QUEM Ridley-Jopling CID-10 MeSH Descrição Teste de lepromina Alvo imunológico
Paucibacilar tuberculóide ("TT"), tuberculóide limítrofe ("BT") A30.1, A30.2 Tuberculóide É caracterizada por um ou mais hipopigmentada pele máculas e manchas anestésicas, onde a pele sensações são perdidos por causa dos nervos periféricos danificados que tenham sido atacados por células do sistema imunológico do hospedeiro humano. Positivo bacilo (Th1)
Multibacilar midborderline ou limítrofe ("BB") A30.3 Incerto Lepra Borderline é de gravidade intermediária e é a forma mais comum.
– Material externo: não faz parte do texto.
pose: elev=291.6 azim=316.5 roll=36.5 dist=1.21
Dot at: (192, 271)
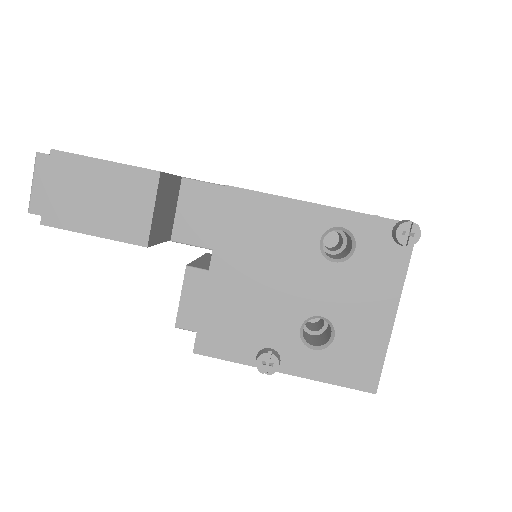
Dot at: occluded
As lesões cutâneas assemelham tuberculóide da hanseníase, mas são mais numerosos e irregular; grandes manchas podem afetar um membro inteiro, eo envolvimento de nervos periféricos com fraqueza e perda de sensibilidade é comum. Este tipo é instável e pode tornar-se mais como hanseníase virchowiana ou pode sofrer uma reação reversa, tornando-se mais como a forma tuberculóide.
Borderline lepromatous limítrofe virchowiana ("BL"),
e virchowiana ("LL")
A30.4, A30.5 Virchowiana Ela está associada com a pele simétrica lesões, nódulos, placas, espessamento da derme e freqüente envolvimento da mucosa nasal, resultando em congestão nasal e epistaxe (sangramento nasal), mas, geralmente, lesões nervosas detectável é tarde. Negativo plasmídeo dentro bacilo (Th2)

Há uma diferença na resposta imune à tuberculoid e formas lepromatosa.
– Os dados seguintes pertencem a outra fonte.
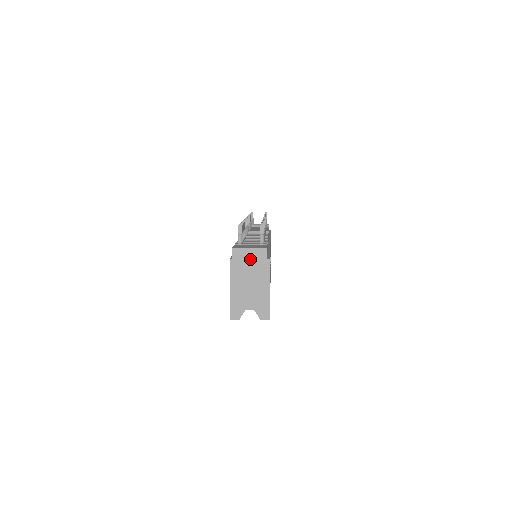
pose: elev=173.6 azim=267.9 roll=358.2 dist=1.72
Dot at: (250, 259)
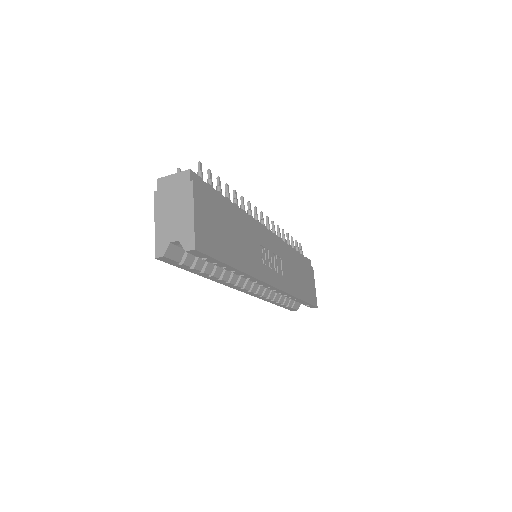
Dot at: (174, 186)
Doença de Hansen podem também ser divididos nos seguintes tipos:

  • Lepra cedo e indeterminada
  • A hanseníase tuberculóide
  • Hanseníase tuberculóide Borderline
  • Lepra Borderline
  • Hanseníase virchowiana Borderline
  • Hanseníase virchowiana
  • Lepra históide
  • Lepra difusa de Lucio e Latapi

Esta doença também pode ocorrer com apenas uma participação neural, sem lesões de pele. Esta doença é também conhecida como doença de Hansen.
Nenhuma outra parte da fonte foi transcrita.